===== SELECTED TEXT =====

I'm not sure if this is the same issue, but it should definitely not happen regardless of what the user does. Position synch always stops at the end of a move unless it's immediately followed by another. Interp wraps every call to a synched move with a start / stop synch command, and it's only when they're queued in succession that stop / start cancel out and it doesn't drop out of synch. This is definitely a TP bug.

On Fri, Apr 3, 2020, 7:23 AM c-morley notifications@github.com wrote:

I wonder if there is a way to detect the motion queue was emptied and waiting since the last spindle sync - indicating there has been a pause in movement while threading - an error.

But I agree it's weird to try to do continuous threading with multi lines in MDI.

===== LISTED ENTRIES =====

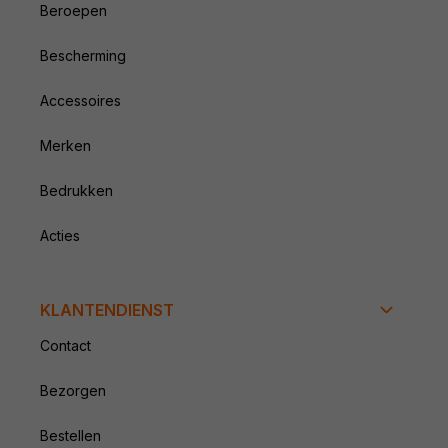
Beroepen
Bescherming
Accessoires
Merken
Bedrukken
Acties
KLANTENDIENST
Contact
Bezorgen
Bestellen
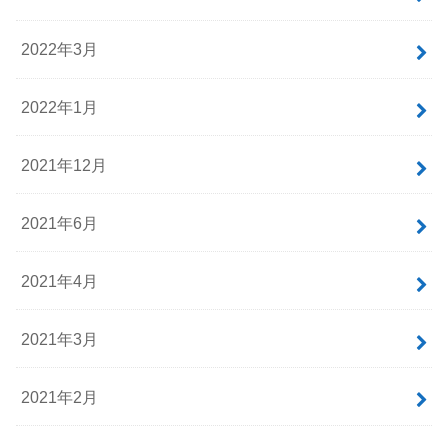
2022年3月
2022年1月
2021年12月
2021年6月
2021年4月
2021年3月
2021年2月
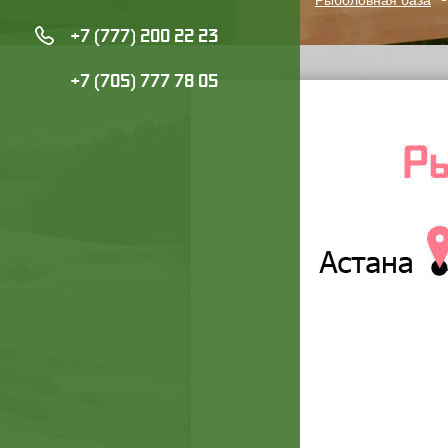
+7 (777) 200 22 23
+7 (705) 777 78 05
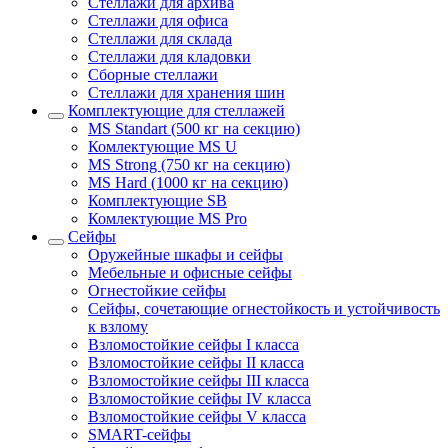
Стеллажи для архива
Стеллажи для офиса
Стеллажи для склада
Стеллажи для кладовки
Сборные стеллажи
Стеллажи для хранения шин
Комплектующие для стеллажей
MS Standart (500 кг на секцию)
Комлектующие MS U
MS Strong (750 кг на секцию)
MS Hard (1000 кг на секцию)
Комплектующие SB
Комлектующие MS Pro
Сейфы
Оружейные шкафы и сейфы
Мебельные и офисные сейфы
Огнестойкие сейфы
Сейфы, сочетающие огнестойкость и устойчивость
к взлому
Взломостойкие сейфы I класса
Взломостойкие сейфы II класса
Взломостойкие сейфы III класса
Взломостойкие сейфы IV класса
Взломостойкие сейфы V класса
SMART-сейфы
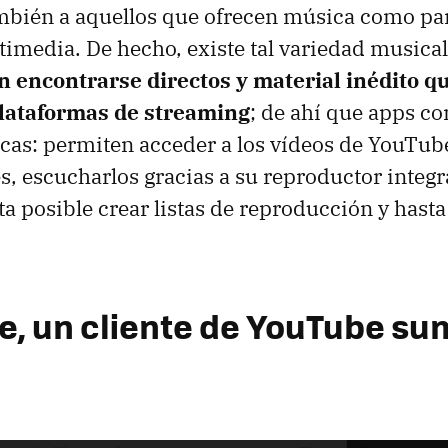
mbién a aquellos que ofrecen música como par
imedia. De hecho, existe tal variedad musica
 encontrarse directos y material inédito q
plataformas de streaming
; de ahí que apps 
icas: permiten acceder a los vídeos de YouTub
, escucharlos gracias a su reproductor integr
ta posible crear listas de reproducción y hasta
, un cliente de YouTube s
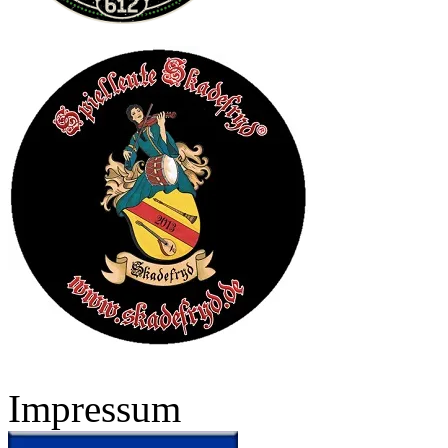
Impressum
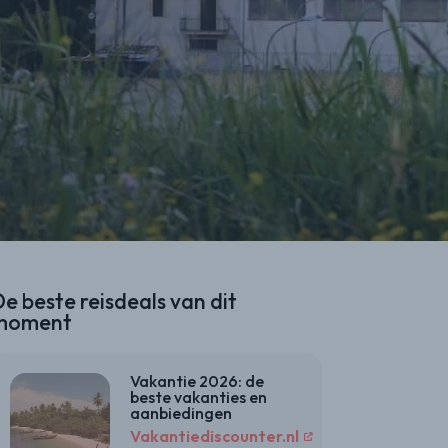
e beste reisdeals van dit
moment
Vakantie 2026: de
beste vakanties en
aanbiedingen
Vakantiediscounter.nl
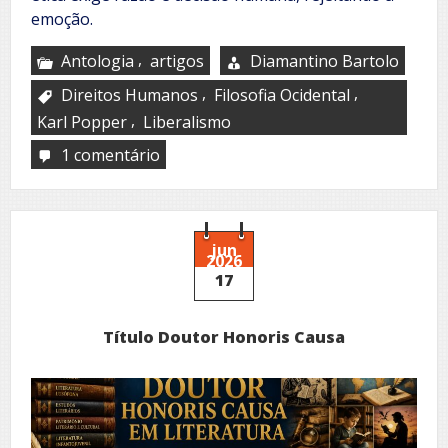
emoção.
,
Antologia
artigos
Diamantino Bartolo
,
,
Direitos Humanos
Filosofia Ocidental
,
Karl Popper
Liberalismo
1 comentário
em
A
civilização
ocidental
jun
2026
17
Título Doutor Honoris Causa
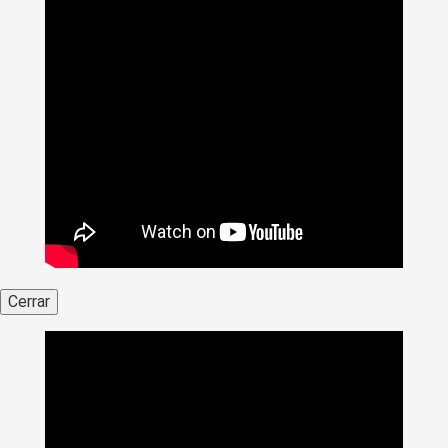
Cerrar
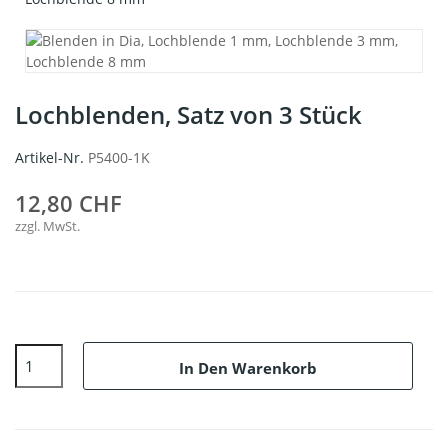
Lochblenden, Satz von 3 Stück
Artikel-Nr.
P5400-1K
12,80 CHF
zzgl. MwSt.
In Den Warenkorb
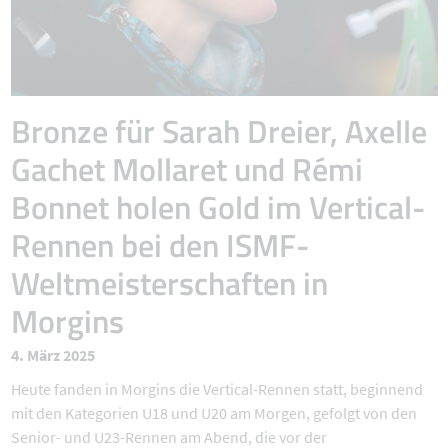
Bronze für Sarah Dreier, Axelle
Gachet Mollaret und Rémi
Bonnet holen Gold im Vertical-
Rennen bei den ISMF-
Weltmeisterschaften in
Morgins
4. März 2025
Heute fanden in Morgins die Vertical-Rennen statt, beginnend
mit den Kategorien U18 und U20 am Morgen, gefolgt von den
Senior- und U23-Rennen am Abend, die vor der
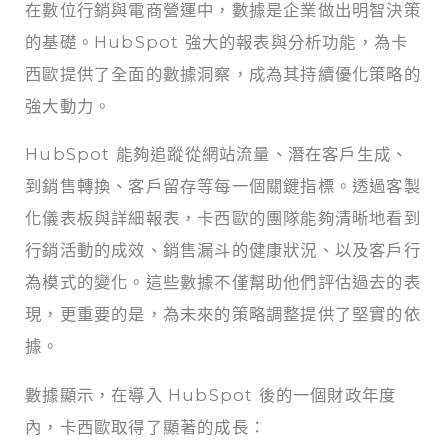
在數位行銷與電商營運中，數據是企業做出明智決策
的基礎。HubSpot 強大的報表與分析功能，為卡
西歐提供了全面的數據洞察，成為其持續優化策略的
強大動力。
HubSpot 能夠追蹤從網站流量、潛在客戶生成、
到銷售轉換、客戶留存等每一個關鍵指標。透過客製
化儀表板與詳細報表，卡西歐的團隊能夠清晰地看到
行銷活動的成效、銷售漏斗的健康狀況、以及客戶行
為模式的變化。這些數據不僅幫助他們評估過去的表
現，更重要的是，為未來的策略調整提供了堅實的依
據。
數據顯示，在導入 HubSpot 後的一個財政年度
內，卡西歐取得了顯著的成長：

=====

WHAT TO DO:
A. Using the message about position synch, decide whether each statement agrees with it. Answer yes or no for each and quote the words that decide it.
(i) Interp wraps every call to a synched move with a start and stop synch command.
(ii) The writer blames the problem on something the user did.
(iii) c-morley considers continuous threading with multiple lines in MDI a normal thing to try.
B. According to the message about position synch, when does position synch always stop?
C. Return the passage of the message about position synch starting at "I'm not sure" and ending at "lines in MDI.".
The entries have no connection to the message about position synch.

ANSWERS FOR THE TASKS:
A.
(i) Yes: "Interp wraps every call to a synched move with a start / stop synch command"
(ii) No: "This is definitely a TP bug."
(iii) No: "But I agree it's weird to try to do continuous threading with multi lines in MDI."

B. At the end of a move, unless the move is immediately followed by another.

C.
I'm not sure if this is the same issue, but it should definitely not happen regardless of what the user does. Position synch always stops at the end of a move unless it's immediately followed by another. Interp wraps every call to a synched move with a start / stop synch command, and it's only when they're queued in succession that stop / start cancel out and it doesn't drop out of synch. This is definitely a TP bug.

On Fri, Apr 3, 2020, 7:23 AM c-morley notifications@github.com wrote:

I wonder if there is a way to detect the motion queue was emptied and waiting since the last spindle sync - indicating there has been a pause in movement while threading - an error.

But I agree it's weird to try to do continuous threading with multi lines in MDI.